Forum Moderators: coopster

Message Too Old, No Replies

UTF-8 and scripting language

how do you implement

         

henry0

10:57 am on Oct 27, 2008 (gmt 0)

WebmasterWorld Senior Member 10+ Year Member



In light of a recent thread [webmasterworld.com]
I am wondering about your chosen encoding
and how you implement it

I have only sites in US English
and use
charset=iso-8859-1
it sounds like:
the iso-8859-1 charset is well standardized, and suited for html etc.. and it might be the best choice for English written websites?

Sekka

3:05 pm on Oct 27, 2008 (gmt 0)

10+ Year Member



Maybe I'm jumping on a band wagon here, but as far as I am aware there are no detrimental effects to using UTF-8.

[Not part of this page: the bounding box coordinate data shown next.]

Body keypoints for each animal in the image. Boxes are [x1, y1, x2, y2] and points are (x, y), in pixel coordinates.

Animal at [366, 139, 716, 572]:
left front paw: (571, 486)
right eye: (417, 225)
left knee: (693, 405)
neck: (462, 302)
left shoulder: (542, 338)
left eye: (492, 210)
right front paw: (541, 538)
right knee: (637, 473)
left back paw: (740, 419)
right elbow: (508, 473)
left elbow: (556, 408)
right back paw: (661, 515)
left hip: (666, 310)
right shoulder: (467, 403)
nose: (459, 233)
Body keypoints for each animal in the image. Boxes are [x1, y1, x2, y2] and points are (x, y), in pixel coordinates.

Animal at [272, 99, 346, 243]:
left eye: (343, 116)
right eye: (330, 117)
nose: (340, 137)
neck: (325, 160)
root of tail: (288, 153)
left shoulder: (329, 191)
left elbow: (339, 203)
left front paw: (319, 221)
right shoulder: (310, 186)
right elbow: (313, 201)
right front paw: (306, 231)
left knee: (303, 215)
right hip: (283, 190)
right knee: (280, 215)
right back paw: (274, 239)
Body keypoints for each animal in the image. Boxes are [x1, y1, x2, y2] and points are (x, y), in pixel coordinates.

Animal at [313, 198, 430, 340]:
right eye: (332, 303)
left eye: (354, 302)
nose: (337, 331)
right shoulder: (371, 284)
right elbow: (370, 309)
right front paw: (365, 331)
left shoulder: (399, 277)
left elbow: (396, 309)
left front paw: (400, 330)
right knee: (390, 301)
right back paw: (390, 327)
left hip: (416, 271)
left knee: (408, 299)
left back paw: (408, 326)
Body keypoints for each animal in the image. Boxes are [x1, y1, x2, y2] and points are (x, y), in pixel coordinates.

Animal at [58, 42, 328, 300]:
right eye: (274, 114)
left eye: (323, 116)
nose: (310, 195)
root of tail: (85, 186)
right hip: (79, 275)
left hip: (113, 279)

It is the standard encoding for a lot of lanugages, and come PHP 6 (maybe 5.3?) UTF-8 will be the default encoding for that too. This in itself should be a testament to its use. It just expands character compatibility and makes your application a bit safer in case you do go multilingual.

I personally use UTF-8 and have for years. I have no problems with it either.

henry0

4:46 pm on Oct 27, 2008 (gmt 0)

WebmasterWorld Senior Member 10+ Year Member



You did it :)
Now I am confused
English sites
HTML, PHP and MySQL
what is the correct choice?

Sekka

10:33 pm on Oct 27, 2008 (gmt 0)

10+ Year Member



Bottom line, I use UTF-8 encoding for HTML, PHP and MySQL.

My PHP files are all encoded in UTF-8. Use a text editor that lets you alter file encoding, e.g. Notepad++.

Their output is sent in UTF-8 by using a header,

header('Content-type: text/html; charset=UTF-8');

And using htmlentities() with UTF-8 encoding,

function htmlentitiesutf8($text) {
return htmlentities($text, ENT_QUOTES, "UTF-8", false);
}

As for MySQL, all my tables are encoded in utf8_unicode_ci.

coopster

11:31 pm on Oct 27, 2008 (gmt 0)

WebmasterWorld Administrator 10+ Year Member



UTF8 will work fine for English sites and provide you opportunity to expand in the future if you decide to go multilingual.

The MySQL part of creating/storing information is to set the charset to utf8 and your collation can either be utf8_general_ci or utf8_unicode_ci. There is a difference in the collation you choose, along with a tradeoff [dev.mysql.com]. utf8_general_ci is faster, utf8_unicode_ci is more accurate. For what it's worth, the open source package moodle implements utf8_unicode_ci, if I remember correctly. I'm not certain about other packages like WordPress, Joomla, etc. I would have to pull the code. That may give you an idea what mass-implementation packages are using.

The one thing to keep in mind when developing pages for utf8 is the entity encoding, as Sekka has mentioned.

Here is a link to a thread and the very last post has quite a few links in regards to this topic: Unicode Support [webmasterworld.com]

henry0

11:09 am on Oct 28, 2008 (gmt 0)

WebmasterWorld Senior Member 10+ Year Member



Thank you for the details
I use UltraEdit and as is the UE status bar shows file type as DOS
I always used it as is and I am guilty to say that I never paid attention to the encoding;
if this is so important it should be made a priority when starting to learn about scripting and files

but the real point (in my case) is that DOS now add to my confusion.

Where do I go from there?
Needless to state that I never, on any server, found any problem linked to my encoding type.

I am bookmarking this thread, do not thinkthat I'll be rude by not responding, I am right now leaving the States for two weeks.